▶ Extrait de texte
La politique étrangère de la France, de Sarkozy à Hollande, quels changements?
Lu sur le blog REVEIL COMMUNISTE : http://reveilcommuniste.over-blog.fr/
Trame de l'intervention de G.Q. à la rencontre du 4 décembre 2013 , où il avait été invité à s'exprimer par Francis Arzalier et le collectif Polex
Le 8 décembre 2013
La politique étrangère de la France, de Sarkozy à Hollande, quelles différences ?
(Le 4 Décembre 2013)
1 Un malaise et des questions posées par le spectacle de la politique étrangère française
Il y a une certaine continuité, du discours de Dakar à l’intervention au Mali. On dirait que des barrières ont lâché. On dirait aussi que l’opinion critique a jeté l’éponge.
Que penser du discours de Fabius, en août 2012, « Bachar el Assad ne mérite pas d’être sur terre (appel au meurtre assumé dans un contexte d’émotion hystérisée) ?
Du discours de Hollande, sur la Syrie, de ce langage de « punir » les autorités syriennes ? Un recours à la morale qui est tout le contraire d’une moralisation.
De l’attitude générale de notre pays dans ce conflit, qui semble vouloir l’attiser ? Que penser de cette demande de livrer des armes aux rebelles, pour « rééquilibrer » le rapport de forces ? sinon qu’elle révèle comme par un lapsus le but de guerre de l’Occident en Syrie : saigner à blanc ce pays, comme déjà l’Irak, pour le plonger durablement dans la dépendance, un nouvelle version de la thérapie de choc.
Et que penser du sabotage des discussions sur le nucléaire avec l’Iran ?
Pour changer de continent : que penser de l'interdiction de survol de la France par l’avion du président de Bolivie, Evo Morales ? Simultanément aux protestations françaises dans l’affaire de la NSA et de Snowdon ? On proteste contre les États-Unis, contre leurs écoutes illégales, et on seconde au même moment avec un zèle précipité les mêmes EU en bafouant le droit international et en insultant les peuples latino américains, pour leur livrer celui là même qui a dénoncé ces écoutes ?

▶ Données fournies
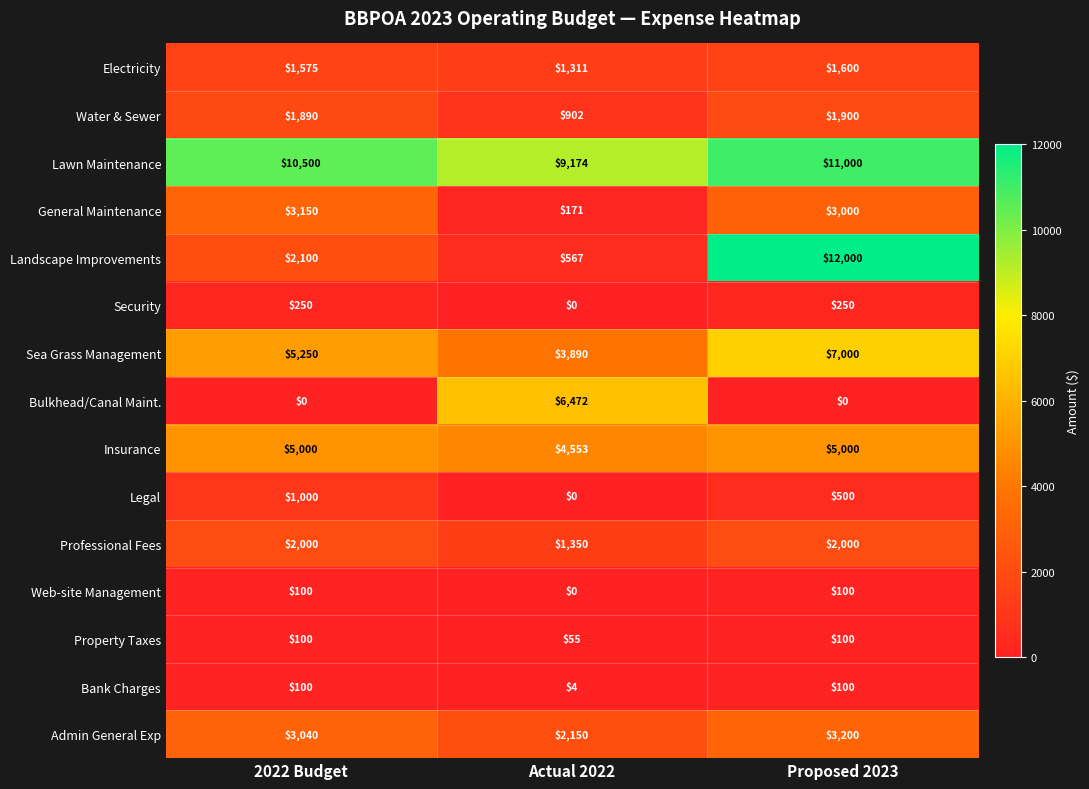

What is the highest value of the Web-site Management series?

100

▶ Exercices à résoudre
(a) D'après le texte sur la politique étrangère de la France, quelle mesure a visé l'avion du président de Bolivie, Evo Morales ?
(b) Poursuivez le texte sur la politique étrangère de la France à la suite de sa dernière phrase.

▶ Corrigé de l'exercice
(a) L'interdiction de survoler la France.

(b)
De l’absence de représentant de niveau convenable aux funérailles de Chavez ? Contre toute réalité on en fait un dictateur ?
De la rencontre ahurissante, du président Hollande avec le président congolais à Kinshasa, au sommet de la francophonie, et de l'attitude publique officielle ostensiblement insultante et naïvement raciste du français ?
2 Quelques réponses à puiser dans l’esprit du moment
Un président de premier degré ? Victime d’un feed back de la propagande qu’il contribue à lancer ? de son ignorance de tout ce qui dépasse les frontières du PS français ? En cela l’inculture au pouvoir est une continuité.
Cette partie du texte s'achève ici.